**DO THIS**
Reproduce every line of the listing below verbatim, without changing any wording, punctuation, or spacing.
=== DATA TO USE ===
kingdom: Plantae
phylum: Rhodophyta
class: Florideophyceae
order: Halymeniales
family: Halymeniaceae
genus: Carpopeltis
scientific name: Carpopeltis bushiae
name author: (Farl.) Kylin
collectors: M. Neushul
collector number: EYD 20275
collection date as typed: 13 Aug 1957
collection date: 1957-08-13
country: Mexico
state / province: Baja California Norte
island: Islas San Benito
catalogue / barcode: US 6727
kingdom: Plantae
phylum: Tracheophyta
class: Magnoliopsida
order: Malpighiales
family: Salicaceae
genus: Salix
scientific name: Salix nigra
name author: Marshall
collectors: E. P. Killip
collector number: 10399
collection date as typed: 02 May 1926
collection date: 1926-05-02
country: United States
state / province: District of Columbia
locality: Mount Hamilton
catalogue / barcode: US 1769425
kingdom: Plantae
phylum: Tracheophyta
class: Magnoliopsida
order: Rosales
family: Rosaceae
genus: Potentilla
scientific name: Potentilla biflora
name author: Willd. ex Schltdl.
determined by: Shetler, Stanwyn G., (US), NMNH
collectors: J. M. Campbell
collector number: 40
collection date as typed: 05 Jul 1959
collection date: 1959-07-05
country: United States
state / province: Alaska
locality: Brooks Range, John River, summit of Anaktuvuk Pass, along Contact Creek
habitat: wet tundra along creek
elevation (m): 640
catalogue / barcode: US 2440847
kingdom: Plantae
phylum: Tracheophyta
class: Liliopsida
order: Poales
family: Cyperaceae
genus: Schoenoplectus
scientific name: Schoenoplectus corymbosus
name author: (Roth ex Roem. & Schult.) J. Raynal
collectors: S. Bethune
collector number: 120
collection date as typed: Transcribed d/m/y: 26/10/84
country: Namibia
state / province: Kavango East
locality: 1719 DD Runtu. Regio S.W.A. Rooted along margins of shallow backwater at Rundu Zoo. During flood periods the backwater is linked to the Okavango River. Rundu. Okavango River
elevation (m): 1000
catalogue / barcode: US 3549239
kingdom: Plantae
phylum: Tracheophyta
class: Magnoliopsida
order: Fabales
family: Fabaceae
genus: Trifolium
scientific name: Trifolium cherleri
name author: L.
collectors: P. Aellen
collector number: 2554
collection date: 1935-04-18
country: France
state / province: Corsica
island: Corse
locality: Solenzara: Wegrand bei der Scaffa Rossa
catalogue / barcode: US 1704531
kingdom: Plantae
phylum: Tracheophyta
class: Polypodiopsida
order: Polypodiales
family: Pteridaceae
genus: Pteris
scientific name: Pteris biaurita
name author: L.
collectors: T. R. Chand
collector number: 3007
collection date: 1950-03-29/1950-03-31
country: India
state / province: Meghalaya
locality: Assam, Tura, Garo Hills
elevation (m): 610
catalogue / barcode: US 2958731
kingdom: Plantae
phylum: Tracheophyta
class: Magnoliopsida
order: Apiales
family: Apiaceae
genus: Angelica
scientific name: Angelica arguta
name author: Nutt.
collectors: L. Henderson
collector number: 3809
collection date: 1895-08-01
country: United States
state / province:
===
**ANSWER TO THIS PROBLEM**
kingdom: Plantae
phylum: Rhodophyta
class: Florideophyceae
order: Halymeniales
family: Halymeniaceae
genus: Carpopeltis
scientific name: Carpopeltis bushiae
name author: (Farl.) Kylin
collectors: M. Neushul
collector number: EYD 20275
collection date as typed: 13 Aug 1957
collection date: 1957-08-13
country: Mexico
state / province: Baja California Norte
island: Islas San Benito
catalogue / barcode: US 6727
kingdom: Plantae
phylum: Tracheophyta
class: Magnoliopsida
order: Malpighiales
family: Salicaceae
genus: Salix
scientific name: Salix nigra
name author: Marshall
collectors: E. P. Killip
collector number: 10399
collection date as typed: 02 May 1926
collection date: 1926-05-02
country: United States
state / province: District of Columbia
locality: Mount Hamilton
catalogue / barcode: US 1769425
kingdom: Plantae
phylum: Tracheophyta
class: Magnoliopsida
order: Rosales
family: Rosaceae
genus: Potentilla
scientific name: Potentilla biflora
name author: Willd. ex Schltdl.
determined by: Shetler, Stanwyn G., (US), NMNH
collectors: J. M. Campbell
collector number: 40
collection date as typed: 05 Jul 1959
collection date: 1959-07-05
country: United States
state / province: Alaska
locality: Brooks Range, John River, summit of Anaktuvuk Pass, along Contact Creek
habitat: wet tundra along creek
elevation (m): 640
catalogue / barcode: US 2440847
kingdom: Plantae
phylum: Tracheophyta
class: Liliopsida
order: Poales
family: Cyperaceae
genus: Schoenoplectus
scientific name: Schoenoplectus corymbosus
name author: (Roth ex Roem. & Schult.) J. Raynal
collectors: S. Bethune
collector number: 120
collection date as typed: Transcribed d/m/y: 26/10/84
country: Namibia
state / province: Kavango East
locality: 1719 DD Runtu. Regio S.W.A. Rooted along margins of shallow backwater at Rundu Zoo. During flood periods the backwater is linked to the Okavango River. Rundu. Okavango River
elevation (m): 1000
catalogue / barcode: US 3549239
kingdom: Plantae
phylum: Tracheophyta
class: Magnoliopsida
order: Fabales
family: Fabaceae
genus: Trifolium
scientific name: Trifolium cherleri
name author: L.
collectors: P. Aellen
collector number: 2554
collection date: 1935-04-18
country: France
state / province: Corsica
island: Corse
locality: Solenzara: Wegrand bei der Scaffa Rossa
catalogue / barcode: US 1704531
kingdom: Plantae
phylum: Tracheophyta
class: Polypodiopsida
order: Polypodiales
family: Pteridaceae
genus: Pteris
scientific name: Pteris biaurita
name author: L.
collectors: T. R. Chand
collector number: 3007
collection date: 1950-03-29/1950-03-31
country: India
state / province: Meghalaya
locality: Assam, Tura, Garo Hills
elevation (m): 610
catalogue / barcode: US 2958731
kingdom: Plantae
phylum: Tracheophyta
class: Magnoliopsida
order: Apiales
family: Apiaceae
genus: Angelica
scientific name: Angelica arguta
name author: Nutt.
collectors: L. Henderson
collector number: 3809
collection date: 1895-08-01
country: United States
state / province:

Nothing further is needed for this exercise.